On Feb. 2, my fellow student Louisa Horwath and I organized a large student-led protest against ICE that brought together over 300 participants from our school and community.

The protest involved a coordinated walk through town—and days of thorough planning and collaboration.
We organized student marshals in safety vests to guide participants, planned and communicated a clear route in advance, and arranged student speeches that addressed immigration, student voices, and the importance of being heard in decisions that shape our future.
Everything—from logistics to messaging—was student-run and carefully organized.
This protest was a powerful example of young people engaging in civic action and standing up for issues that directly affect our communities.
We believe it represents the growing role of students in shaping conversations about justice, policy and the future we want to live in.










This is disgusting indoctrination. These kids are being weaponized and used as pawns. Your school has a 65/100 college readiness. And 60-75% in reading proficiency, science, and math. Thats Cs and Ds… schools engaging in this indoctrination should be defunded and the teachers and administration investigated for child endangerment. Maybe you should explain that they are the minority. The majority of the country wants mass deportations and voted for this. ICE is engaging in legal law enforcement activities. These little privileged retards are living in such a bubble in LG they dont have to contend with the crime and violence these illegals spread infecting society. They dont have to worry about being raped and murdered, left for dead in a creek
like Jocelyn Nungaray or Laken Riley. You should be ashamed, not celebrating your idiotic indoctrination.
Your comment doesn’t just disagree with a policy position — it attacks students personally and uses slurs to describe minors who exercised their right to peaceful protest. That kind of language says more about the hostility behind your argument than it does about the students you’re criticizing.
Let’s address the facts.
Los Gatos High School is not academically failing. The school ranks in the top 10% of public high schools in California. Around 86% of students meet or exceed state standards in English, about 65% meet or exceed standards in math, and the graduation rate is approximately 97% — well above the state average. Those are not “Cs and Ds.” Those are strong academic outcomes by statewide metrics.
Standardized proficiency percentages measure how many students meet state benchmarks. They do not translate to classroom letter grades, and they certainly do not justify claiming a school should be “defunded” for allowing students to exercise free speech.
As for calling a student-led protest “indoctrination” — the walkout was organized by students. Students planned logistics, coordinated safety marshals, communicated a route, and delivered speeches. That is civic engagement. It is not coercion. It is not child endangerment. It is young people learning how democracy works.

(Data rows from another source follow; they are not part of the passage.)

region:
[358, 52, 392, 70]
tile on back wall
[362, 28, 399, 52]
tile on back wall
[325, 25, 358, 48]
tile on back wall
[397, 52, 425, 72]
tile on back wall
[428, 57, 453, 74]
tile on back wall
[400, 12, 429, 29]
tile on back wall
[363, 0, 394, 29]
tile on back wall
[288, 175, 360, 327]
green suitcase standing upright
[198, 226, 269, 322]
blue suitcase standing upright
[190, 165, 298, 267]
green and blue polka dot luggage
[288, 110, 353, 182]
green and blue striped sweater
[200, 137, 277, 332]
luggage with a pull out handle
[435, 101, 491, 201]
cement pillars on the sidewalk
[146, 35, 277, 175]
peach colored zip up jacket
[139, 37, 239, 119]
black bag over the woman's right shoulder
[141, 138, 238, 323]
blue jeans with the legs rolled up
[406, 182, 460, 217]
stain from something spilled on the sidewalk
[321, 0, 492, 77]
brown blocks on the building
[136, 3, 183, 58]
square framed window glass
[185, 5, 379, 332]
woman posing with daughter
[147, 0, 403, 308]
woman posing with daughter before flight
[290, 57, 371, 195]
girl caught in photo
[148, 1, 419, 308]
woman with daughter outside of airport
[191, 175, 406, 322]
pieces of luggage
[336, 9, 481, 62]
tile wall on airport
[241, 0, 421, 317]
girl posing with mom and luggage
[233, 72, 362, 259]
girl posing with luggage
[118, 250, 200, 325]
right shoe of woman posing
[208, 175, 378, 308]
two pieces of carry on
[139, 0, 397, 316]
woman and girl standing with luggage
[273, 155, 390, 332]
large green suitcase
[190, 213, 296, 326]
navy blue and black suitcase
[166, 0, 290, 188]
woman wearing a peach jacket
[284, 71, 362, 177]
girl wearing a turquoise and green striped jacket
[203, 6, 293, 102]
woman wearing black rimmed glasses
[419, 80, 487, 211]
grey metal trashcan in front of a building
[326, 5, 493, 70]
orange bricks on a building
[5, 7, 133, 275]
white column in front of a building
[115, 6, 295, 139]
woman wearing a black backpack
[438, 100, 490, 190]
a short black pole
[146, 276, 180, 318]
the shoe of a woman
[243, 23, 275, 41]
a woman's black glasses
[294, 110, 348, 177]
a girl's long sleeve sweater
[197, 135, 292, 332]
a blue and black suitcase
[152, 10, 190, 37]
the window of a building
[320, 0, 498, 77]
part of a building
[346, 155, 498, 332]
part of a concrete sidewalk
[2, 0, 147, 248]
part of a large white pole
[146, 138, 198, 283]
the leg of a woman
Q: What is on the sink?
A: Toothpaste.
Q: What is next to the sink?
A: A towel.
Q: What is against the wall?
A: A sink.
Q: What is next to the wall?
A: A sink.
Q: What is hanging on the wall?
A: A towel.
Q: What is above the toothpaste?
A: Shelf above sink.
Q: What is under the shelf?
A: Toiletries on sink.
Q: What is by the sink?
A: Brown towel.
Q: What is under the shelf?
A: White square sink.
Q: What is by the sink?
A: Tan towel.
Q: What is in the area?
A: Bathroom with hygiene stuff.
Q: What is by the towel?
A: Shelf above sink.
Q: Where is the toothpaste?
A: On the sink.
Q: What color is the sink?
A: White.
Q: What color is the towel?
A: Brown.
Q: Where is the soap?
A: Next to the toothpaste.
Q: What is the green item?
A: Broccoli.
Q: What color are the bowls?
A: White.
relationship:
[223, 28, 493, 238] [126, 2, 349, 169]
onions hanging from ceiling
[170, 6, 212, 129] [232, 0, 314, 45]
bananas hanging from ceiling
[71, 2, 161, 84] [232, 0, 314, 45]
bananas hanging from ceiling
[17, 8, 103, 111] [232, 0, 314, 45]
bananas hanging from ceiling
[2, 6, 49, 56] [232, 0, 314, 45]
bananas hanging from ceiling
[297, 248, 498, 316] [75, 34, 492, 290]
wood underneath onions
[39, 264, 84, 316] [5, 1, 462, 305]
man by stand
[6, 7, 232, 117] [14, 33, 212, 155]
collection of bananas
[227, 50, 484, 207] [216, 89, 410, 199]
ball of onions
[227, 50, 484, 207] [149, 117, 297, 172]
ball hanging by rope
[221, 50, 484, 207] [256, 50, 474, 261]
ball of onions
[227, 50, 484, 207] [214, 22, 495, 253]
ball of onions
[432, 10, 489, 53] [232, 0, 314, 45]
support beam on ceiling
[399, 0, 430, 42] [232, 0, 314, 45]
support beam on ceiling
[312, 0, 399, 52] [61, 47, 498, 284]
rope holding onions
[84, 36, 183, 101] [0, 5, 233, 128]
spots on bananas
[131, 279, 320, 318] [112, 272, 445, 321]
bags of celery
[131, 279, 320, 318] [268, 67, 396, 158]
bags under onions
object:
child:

Saying “the majority voted for this” does not mean dissent disappears. In a democracy, people have the right to speak, organize, and peacefully protest policies they disagree with — especially when those policies directly affect classmates, families, and community members.

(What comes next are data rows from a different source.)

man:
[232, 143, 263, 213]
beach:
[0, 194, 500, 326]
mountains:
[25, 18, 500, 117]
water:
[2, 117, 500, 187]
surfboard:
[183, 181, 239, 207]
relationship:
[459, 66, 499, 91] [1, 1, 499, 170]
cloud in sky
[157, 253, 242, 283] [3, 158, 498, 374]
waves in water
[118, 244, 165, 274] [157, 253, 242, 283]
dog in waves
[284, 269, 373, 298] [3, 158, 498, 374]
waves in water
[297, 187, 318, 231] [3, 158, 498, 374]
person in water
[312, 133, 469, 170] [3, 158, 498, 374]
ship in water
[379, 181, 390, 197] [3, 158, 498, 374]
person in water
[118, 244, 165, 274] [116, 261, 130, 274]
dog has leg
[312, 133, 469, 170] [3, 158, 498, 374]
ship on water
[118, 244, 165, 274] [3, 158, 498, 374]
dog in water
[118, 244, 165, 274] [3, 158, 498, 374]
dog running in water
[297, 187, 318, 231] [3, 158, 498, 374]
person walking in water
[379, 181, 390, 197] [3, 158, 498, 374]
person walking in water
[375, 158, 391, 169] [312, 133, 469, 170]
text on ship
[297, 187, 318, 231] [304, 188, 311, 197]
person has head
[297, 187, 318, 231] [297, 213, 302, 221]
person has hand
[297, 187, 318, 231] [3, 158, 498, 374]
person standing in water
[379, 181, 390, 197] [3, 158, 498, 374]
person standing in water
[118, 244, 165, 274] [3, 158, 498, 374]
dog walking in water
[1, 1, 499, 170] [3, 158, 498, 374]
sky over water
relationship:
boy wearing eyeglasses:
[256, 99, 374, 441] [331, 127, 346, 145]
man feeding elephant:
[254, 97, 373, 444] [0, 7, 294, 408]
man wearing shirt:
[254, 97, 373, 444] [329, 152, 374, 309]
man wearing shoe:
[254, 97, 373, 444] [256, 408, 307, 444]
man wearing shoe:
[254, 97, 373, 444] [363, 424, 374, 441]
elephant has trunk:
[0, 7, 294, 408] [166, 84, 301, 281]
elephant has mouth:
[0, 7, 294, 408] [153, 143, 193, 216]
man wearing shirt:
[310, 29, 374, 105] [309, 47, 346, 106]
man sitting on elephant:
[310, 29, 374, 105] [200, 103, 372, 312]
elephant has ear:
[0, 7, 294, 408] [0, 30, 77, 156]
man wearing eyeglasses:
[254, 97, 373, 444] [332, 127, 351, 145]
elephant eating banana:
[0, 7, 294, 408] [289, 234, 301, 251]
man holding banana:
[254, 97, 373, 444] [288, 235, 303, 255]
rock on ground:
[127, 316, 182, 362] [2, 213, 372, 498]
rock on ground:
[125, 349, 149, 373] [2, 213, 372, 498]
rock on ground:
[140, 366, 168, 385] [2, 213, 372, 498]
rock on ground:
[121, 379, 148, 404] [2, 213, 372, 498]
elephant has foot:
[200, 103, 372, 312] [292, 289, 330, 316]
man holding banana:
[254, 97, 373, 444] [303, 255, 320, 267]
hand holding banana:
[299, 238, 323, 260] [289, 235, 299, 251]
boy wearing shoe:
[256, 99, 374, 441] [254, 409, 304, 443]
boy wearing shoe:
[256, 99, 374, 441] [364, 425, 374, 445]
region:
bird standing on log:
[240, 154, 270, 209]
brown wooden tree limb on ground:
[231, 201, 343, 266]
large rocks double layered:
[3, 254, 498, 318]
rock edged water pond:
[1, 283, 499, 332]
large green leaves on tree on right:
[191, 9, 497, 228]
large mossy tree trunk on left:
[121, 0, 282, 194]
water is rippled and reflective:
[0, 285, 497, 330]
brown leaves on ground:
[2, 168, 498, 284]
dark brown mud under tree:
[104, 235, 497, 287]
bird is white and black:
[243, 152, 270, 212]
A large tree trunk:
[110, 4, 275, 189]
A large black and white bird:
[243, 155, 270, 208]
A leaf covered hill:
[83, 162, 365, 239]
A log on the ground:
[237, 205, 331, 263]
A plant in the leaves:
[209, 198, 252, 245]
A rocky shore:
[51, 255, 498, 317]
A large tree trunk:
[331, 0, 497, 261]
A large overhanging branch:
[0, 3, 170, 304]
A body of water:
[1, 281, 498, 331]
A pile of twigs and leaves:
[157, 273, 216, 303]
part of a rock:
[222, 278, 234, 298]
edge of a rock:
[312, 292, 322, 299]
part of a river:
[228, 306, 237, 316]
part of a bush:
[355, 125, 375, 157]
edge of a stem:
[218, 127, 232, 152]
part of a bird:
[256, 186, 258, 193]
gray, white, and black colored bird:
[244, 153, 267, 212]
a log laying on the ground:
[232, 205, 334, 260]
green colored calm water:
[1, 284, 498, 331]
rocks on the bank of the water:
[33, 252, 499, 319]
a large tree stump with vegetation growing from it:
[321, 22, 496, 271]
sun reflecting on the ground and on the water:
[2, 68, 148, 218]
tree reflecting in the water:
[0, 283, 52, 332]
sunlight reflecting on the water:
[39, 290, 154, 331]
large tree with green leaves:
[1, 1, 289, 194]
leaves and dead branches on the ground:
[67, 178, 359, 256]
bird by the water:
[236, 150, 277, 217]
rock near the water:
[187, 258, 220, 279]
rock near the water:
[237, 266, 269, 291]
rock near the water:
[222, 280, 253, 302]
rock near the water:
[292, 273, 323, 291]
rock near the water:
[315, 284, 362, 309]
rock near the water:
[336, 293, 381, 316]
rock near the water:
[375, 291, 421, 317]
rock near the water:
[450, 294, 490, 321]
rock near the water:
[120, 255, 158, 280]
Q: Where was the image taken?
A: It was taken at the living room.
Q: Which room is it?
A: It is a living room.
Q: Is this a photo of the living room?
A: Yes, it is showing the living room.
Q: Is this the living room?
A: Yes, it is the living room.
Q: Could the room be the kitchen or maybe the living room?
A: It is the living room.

Invoking tragic crimes to paint millions of people as inherently violent is not a policy argument. It’s fear-based rhetoric. Crime is a serious issue, but it cannot be reduced to broad generalizations about entire populations. Students speaking about immigration policy are not defending crime; they are expressing concern about how enforcement policies impact real people in their community.

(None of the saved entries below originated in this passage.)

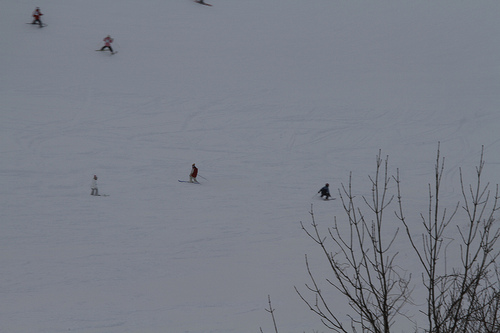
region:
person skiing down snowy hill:
[19, 6, 50, 31]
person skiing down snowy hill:
[90, 31, 120, 54]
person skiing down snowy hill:
[79, 169, 114, 203]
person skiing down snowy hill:
[186, 156, 211, 194]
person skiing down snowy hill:
[323, 180, 339, 202]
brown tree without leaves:
[343, 149, 494, 317]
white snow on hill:
[11, 44, 81, 164]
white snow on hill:
[151, 16, 456, 133]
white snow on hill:
[14, 210, 274, 292]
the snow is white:
[167, 277, 200, 326]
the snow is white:
[116, 225, 167, 285]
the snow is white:
[208, 251, 250, 322]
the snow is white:
[201, 278, 233, 324]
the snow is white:
[224, 298, 242, 329]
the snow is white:
[176, 251, 216, 310]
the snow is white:
[188, 271, 238, 331]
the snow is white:
[195, 261, 223, 293]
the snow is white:
[225, 307, 238, 322]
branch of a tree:
[434, 232, 445, 250]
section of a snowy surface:
[145, 285, 160, 288]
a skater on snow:
[91, 178, 97, 188]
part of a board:
[183, 179, 198, 182]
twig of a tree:
[368, 288, 383, 298]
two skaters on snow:
[29, 20, 113, 27]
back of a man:
[324, 183, 326, 191]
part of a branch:
[372, 287, 381, 301]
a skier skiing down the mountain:
[90, 172, 107, 196]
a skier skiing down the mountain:
[182, 160, 203, 188]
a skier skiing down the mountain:
[316, 181, 331, 199]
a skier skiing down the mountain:
[94, 33, 119, 56]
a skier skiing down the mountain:
[28, 8, 45, 28]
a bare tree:
[243, 144, 498, 331]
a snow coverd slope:
[2, 3, 495, 331]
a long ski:
[175, 177, 198, 185]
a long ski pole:
[197, 170, 207, 181]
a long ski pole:
[307, 190, 319, 200]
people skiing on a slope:
[69, 126, 377, 231]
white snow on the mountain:
[231, 39, 439, 126]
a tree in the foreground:
[225, 131, 498, 306]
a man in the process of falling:
[79, 19, 130, 62]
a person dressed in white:
[69, 168, 119, 205]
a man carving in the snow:
[290, 159, 347, 206]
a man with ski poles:
[143, 133, 228, 195]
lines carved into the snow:
[214, 99, 306, 161]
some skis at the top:
[182, 0, 251, 31]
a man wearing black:
[288, 160, 361, 211]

Most concerning is the dehumanizing language used in your comment. Referring to students with slurs and suggesting they are “privileged” or “living in a bubble” while dismissing their capacity to think critically undermines any claim that this is about protecting children. Young people are capable of forming opinions, reading data, and caring about justice. Civic participation is not a threat to education — it is part of it.
Disagreement is fair, but your dehumanization is absolutely not.
Peaceful protest, strong academics, and civic awareness can all exist at the same time — and at Los Gatos High School, they do.
I could not be more proud of my school.